── Records provided
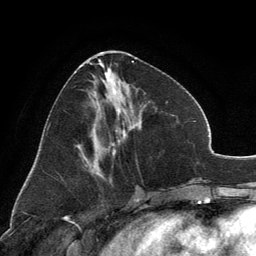
Breast MRI, one axial slice. Position 56 of 134 along the scan axis. Cropped to one breast. Dynamic contrast-enhanced series, time point 2 of 6 at this slice position (early post-contrast). 3 T. TE 2.8 ms, TR 7.1 ms. 256 × 256 image matrix, field of view 185 × 185 mm. Female patient.
Structures marked on this image (semi-automatically segmented with operator editing):
- enhancing-tissue mask used for the functional tumour volume (all voxels passing the contrast-enhancement thresholds inside the analysis volume; usually the tumour): box from (x=89, y=52) to (x=134, y=172) px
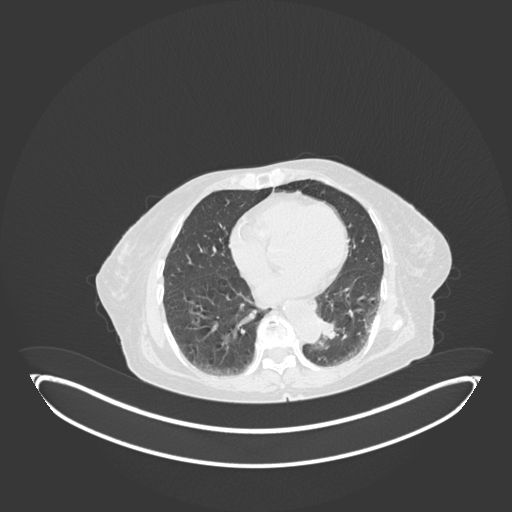
Chest CT, one axial slice. Position 32 of 189 along the scan axis. Lung window (W 1500 / L -600 HU). 1 mm slice thickness. 512 × 512 image matrix, field of view 500 × 500 mm. Female patient, age 82 years. Case-level facts recorded for this patient, not image findings: clinical TNM (as recorded): T1b N0 M1.
Structures marked on this image (rectangle marked by the reading radiologist):
- lung tumour (recorded histology: adenocarcinoma): bounding box (x1, y1, x2, y2) in pixels: (319, 317, 342, 347)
────
-- Task to carry out --
For each line above that includes the word "axis", make a copy of that line.

-- Task answer --
Breast MRI, one axial slice. Position 56 of 134 along the scan axis. Cropped to one breast. Dynamic contrast-enhanced series, time point 2 of 6 at this slice position (early post-contrast). 3 T. TE 2.8 ms, TR 7.1 ms. 256 × 256 image matrix, field of view 185 × 185 mm. Female patient.
Chest CT, one axial slice. Position 32 of 189 along the scan axis. Lung window (W 1500 / L -600 HU). 1 mm slice thickness. 512 × 512 image matrix, field of view 500 × 500 mm. Female patient, age 82 years. Case-level facts recorded for this patient, not image findings: clinical TNM (as recorded): T1b N0 M1.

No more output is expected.